**Work order:**
Exact copies of all the entries are required, and no pictures should appear in them.

[[ Material supplied open ]]

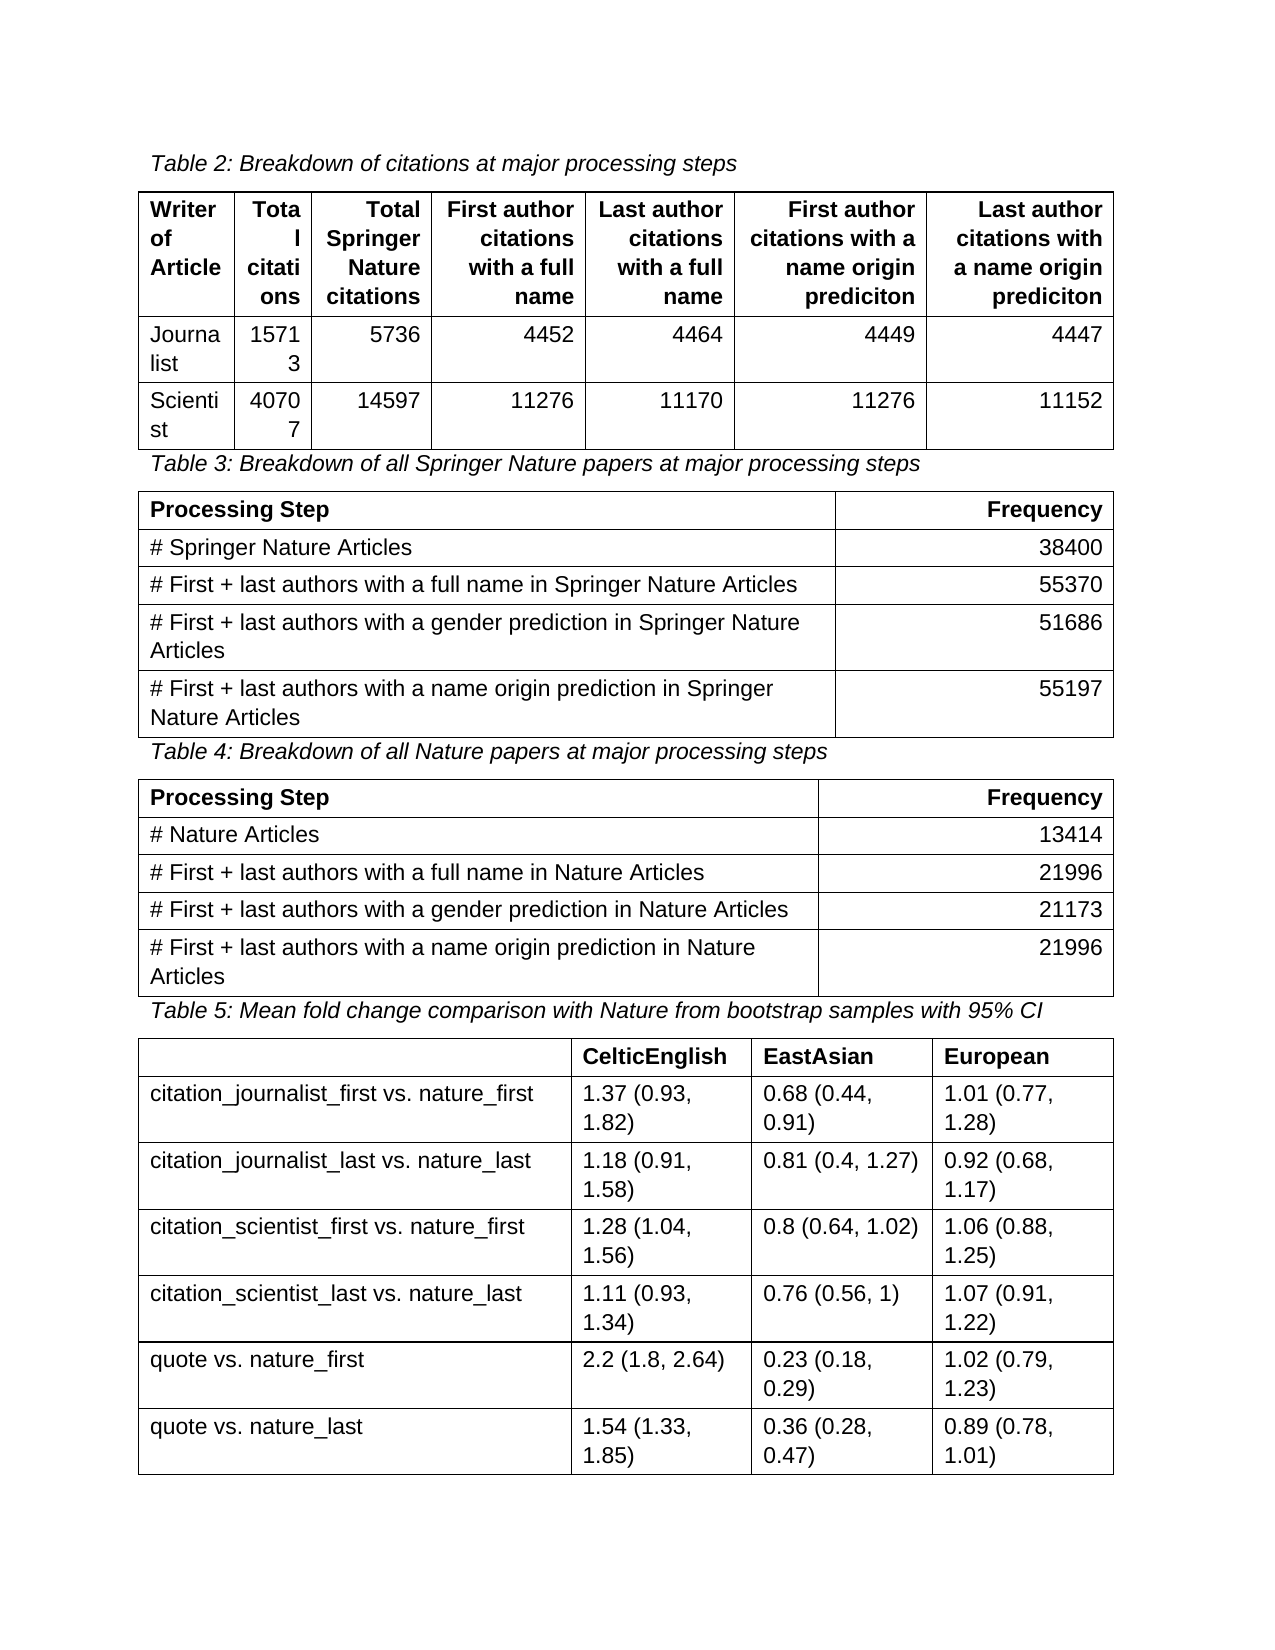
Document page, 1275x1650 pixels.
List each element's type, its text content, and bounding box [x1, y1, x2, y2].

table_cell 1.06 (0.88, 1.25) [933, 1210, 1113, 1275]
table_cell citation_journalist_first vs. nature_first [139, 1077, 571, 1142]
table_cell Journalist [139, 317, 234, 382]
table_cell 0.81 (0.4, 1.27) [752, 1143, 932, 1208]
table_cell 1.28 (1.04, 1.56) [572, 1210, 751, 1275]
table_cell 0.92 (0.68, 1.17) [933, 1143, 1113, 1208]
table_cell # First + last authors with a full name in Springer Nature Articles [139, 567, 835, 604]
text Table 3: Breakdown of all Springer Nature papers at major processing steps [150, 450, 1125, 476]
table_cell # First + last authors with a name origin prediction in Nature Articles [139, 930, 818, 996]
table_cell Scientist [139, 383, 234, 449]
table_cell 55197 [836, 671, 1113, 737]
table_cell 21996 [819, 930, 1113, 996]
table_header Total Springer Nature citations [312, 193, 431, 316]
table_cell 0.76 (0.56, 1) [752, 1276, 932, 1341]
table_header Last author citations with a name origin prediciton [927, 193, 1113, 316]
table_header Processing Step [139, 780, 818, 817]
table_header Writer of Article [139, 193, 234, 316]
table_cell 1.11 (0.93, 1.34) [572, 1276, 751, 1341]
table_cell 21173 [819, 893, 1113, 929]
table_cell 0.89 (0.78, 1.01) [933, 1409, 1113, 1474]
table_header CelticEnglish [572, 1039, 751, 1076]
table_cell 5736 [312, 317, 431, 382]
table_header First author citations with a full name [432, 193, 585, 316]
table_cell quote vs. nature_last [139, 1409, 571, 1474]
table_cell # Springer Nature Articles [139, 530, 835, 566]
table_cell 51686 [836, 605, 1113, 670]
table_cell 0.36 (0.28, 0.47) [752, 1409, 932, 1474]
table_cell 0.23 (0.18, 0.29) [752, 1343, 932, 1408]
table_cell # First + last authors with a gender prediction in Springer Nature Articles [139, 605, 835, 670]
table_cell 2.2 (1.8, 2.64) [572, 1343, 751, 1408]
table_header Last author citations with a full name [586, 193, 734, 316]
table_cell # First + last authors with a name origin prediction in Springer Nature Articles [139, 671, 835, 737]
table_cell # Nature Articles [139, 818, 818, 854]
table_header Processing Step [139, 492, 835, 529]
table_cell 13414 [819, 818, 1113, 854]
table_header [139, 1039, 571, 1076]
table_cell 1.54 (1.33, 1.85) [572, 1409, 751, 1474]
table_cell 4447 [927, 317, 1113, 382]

[[ Material supplied closed ]]

**Solution:**
Document page, 1275x1650 pixels.
List each element's type, its text content, and bounding box [x1, y1, x2, y2].

table_cell 1.06 (0.88, 1.25) [933, 1210, 1113, 1275]
table_cell citation_journalist_first vs. nature_first [139, 1077, 571, 1142]
table_cell Journalist [139, 317, 234, 382]
table_cell 0.81 (0.4, 1.27) [752, 1143, 932, 1208]
table_cell 1.28 (1.04, 1.56) [572, 1210, 751, 1275]
table_cell 0.92 (0.68, 1.17) [933, 1143, 1113, 1208]
table_cell # First + last authors with a full name in Springer Nature Articles [139, 567, 835, 604]
text Table 3: Breakdown of all Springer Nature papers at major processing steps [150, 450, 1125, 476]
table_cell # First + last authors with a name origin prediction in Nature Articles [139, 930, 818, 996]
table_cell Scientist [139, 383, 234, 449]
table_cell 55197 [836, 671, 1113, 737]
table_cell 21996 [819, 930, 1113, 996]
table_header Total Springer Nature citations [312, 193, 431, 316]
table_cell 0.76 (0.56, 1) [752, 1276, 932, 1341]
table_header Last author citations with a name origin prediciton [927, 193, 1113, 316]
table_header Processing Step [139, 780, 818, 817]
table_header Writer of Article [139, 193, 234, 316]
table_cell 1.11 (0.93, 1.34) [572, 1276, 751, 1341]
table_cell 21173 [819, 893, 1113, 929]
table_cell 0.89 (0.78, 1.01) [933, 1409, 1113, 1474]
table_header CelticEnglish [572, 1039, 751, 1076]
table_cell 5736 [312, 317, 431, 382]
table_header First author citations with a full name [432, 193, 585, 316]
table_cell quote vs. nature_last [139, 1409, 571, 1474]
table_cell # Springer Nature Articles [139, 530, 835, 566]
table_cell 51686 [836, 605, 1113, 670]
table_cell 0.36 (0.28, 0.47) [752, 1409, 932, 1474]
table_cell 0.23 (0.18, 0.29) [752, 1343, 932, 1408]
table_cell # First + last authors with a gender prediction in Springer Nature Articles [139, 605, 835, 670]
table_cell 2.2 (1.8, 2.64) [572, 1343, 751, 1408]
table_header Last author citations with a full name [586, 193, 734, 316]
table_cell # First + last authors with a name origin prediction in Springer Nature Articles [139, 671, 835, 737]
table_cell # Nature Articles [139, 818, 818, 854]
table_header Processing Step [139, 492, 835, 529]
table_cell 13414 [819, 818, 1113, 854]
table_header [139, 1039, 571, 1076]
table_cell 1.54 (1.33, 1.85) [572, 1409, 751, 1474]
table_cell 4447 [927, 317, 1113, 382]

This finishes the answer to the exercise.